The Prescription Drug User Fee Act (PDUFA) goal date for a decision by the FDA is during the first quarter of 2022.

Tezepelumab is a human monoclonal antibody that blocks thymic stromal lymphopoietin, an epithelial-cell–derived cytokine implicated in asthma.

The BLA was based on results from the PATHFINDER clinical trial program, including results from the pivotal NAVIGATOR phase 3 trial. Investigators in the NAVIGATOR study found that patients with severe, uncontrolled asthma who received tezepelumab had fewer exacerbations and better lung function, asthma control, and health-related quality of life than those who received placebo. Results were published May 13, 2021, in the New England Journal of Medicine.

Novartis resubmits application for inclisiran. Novartis has resubmitted its New Drug Application for inclisiran to treat hyperlipidemia in adults who have elevated low-density lipoprotein cholesterol (LDL-C).
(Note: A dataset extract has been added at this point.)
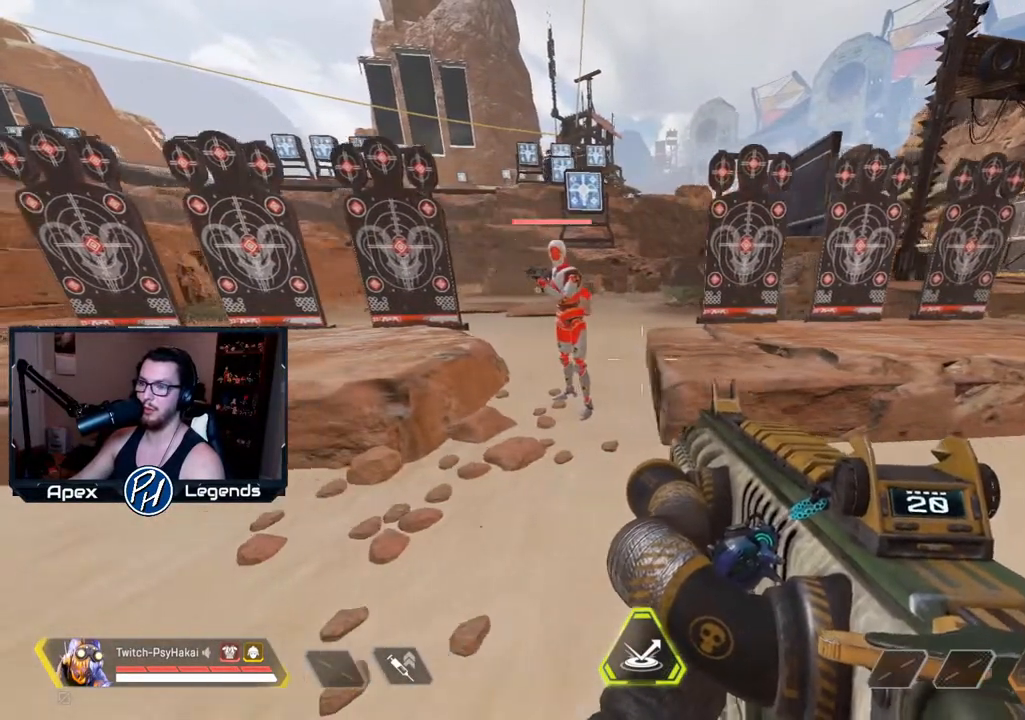
{"keys": [], "mouse": [], "events": [[233, "a", "up"]]}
In December 2020, the FDA issued a Complete Response Letter for inclisiran because of issues related to a third-party manufacturing facility. In its resubmission, Novartis indicated that it is listing its own site in Schaftenau, Austria, as the manufacturing location for the finished product. Novartis indicated that the transfer of the manufacturing of inclisiran to Austria was planned and initiated in 2020, prior to the receipt of the CRL.

The FDA did not raise any concerns related to the efficacy or safety of inclisiran.